(Revision comparison data)
★ ★ ★
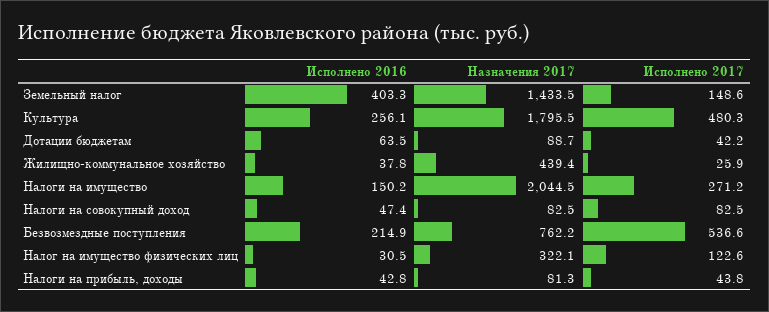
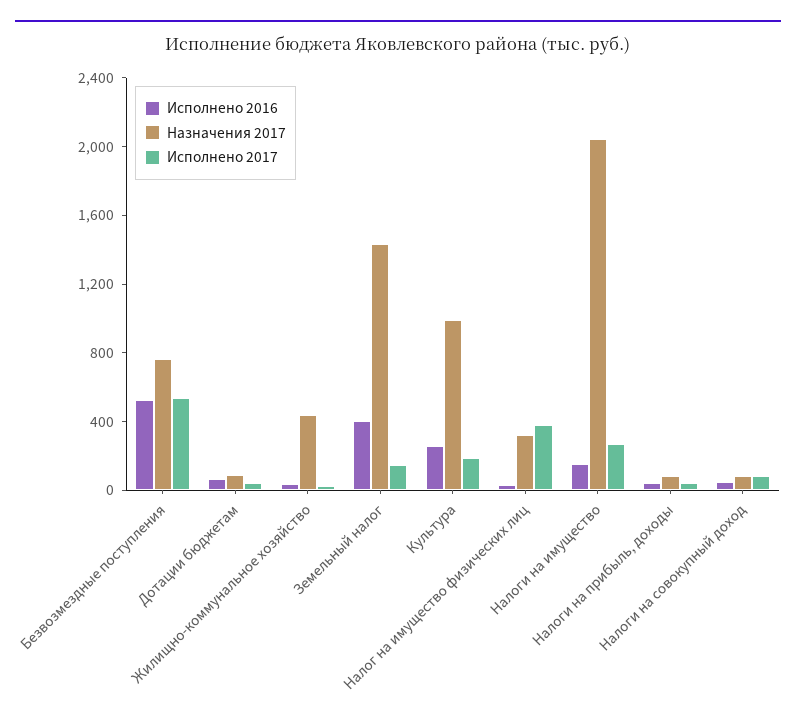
Назначения 2017, Культура: 1795.5 -> 1000
Исполнено 2017, Культура: 480.3 -> 200
Исполнено 2016, Безвозмездные поступления: 214.9 -> 500
Исполнено 2017, Налог на имущество физических лиц: 122.6 -> 400

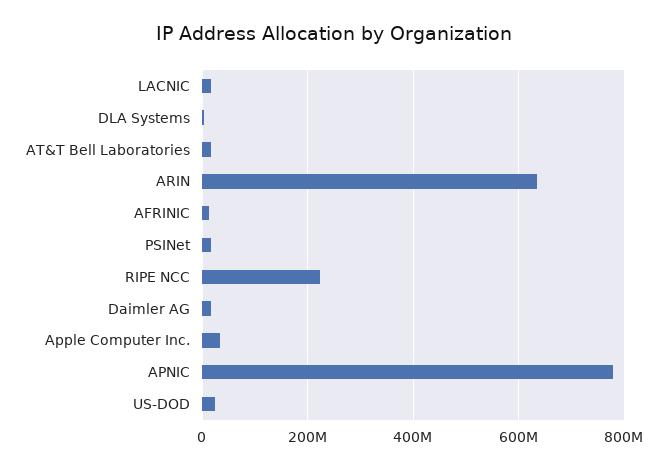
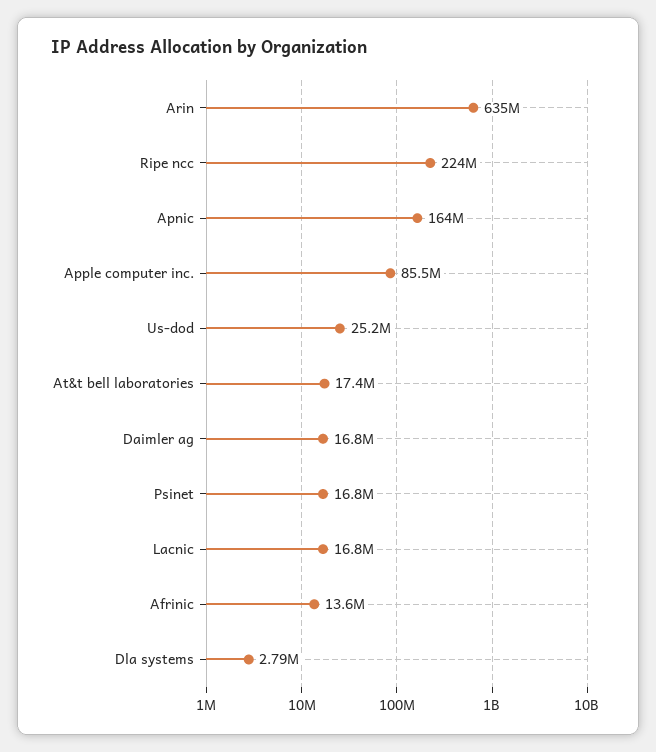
Apple Computer Inc.: 40000000 -> 85500000
APNIC: 780000000 -> 164000000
★ ★ ★
Brief. All lines from the line with "Исполнено 2017, Культура: 480.3 -> 200" through the final line of the data, both included, are to be repeated exactly; no other lines and no pictures.

Response to this task.
Исполнено 2017, Культура: 480.3 -> 200
Исполнено 2016, Безвозмездные поступления: 214.9 -> 500
Исполнено 2017, Налог на имущество физических лиц: 122.6 -> 400

Apple Computer Inc.: 40000000 -> 85500000
APNIC: 780000000 -> 164000000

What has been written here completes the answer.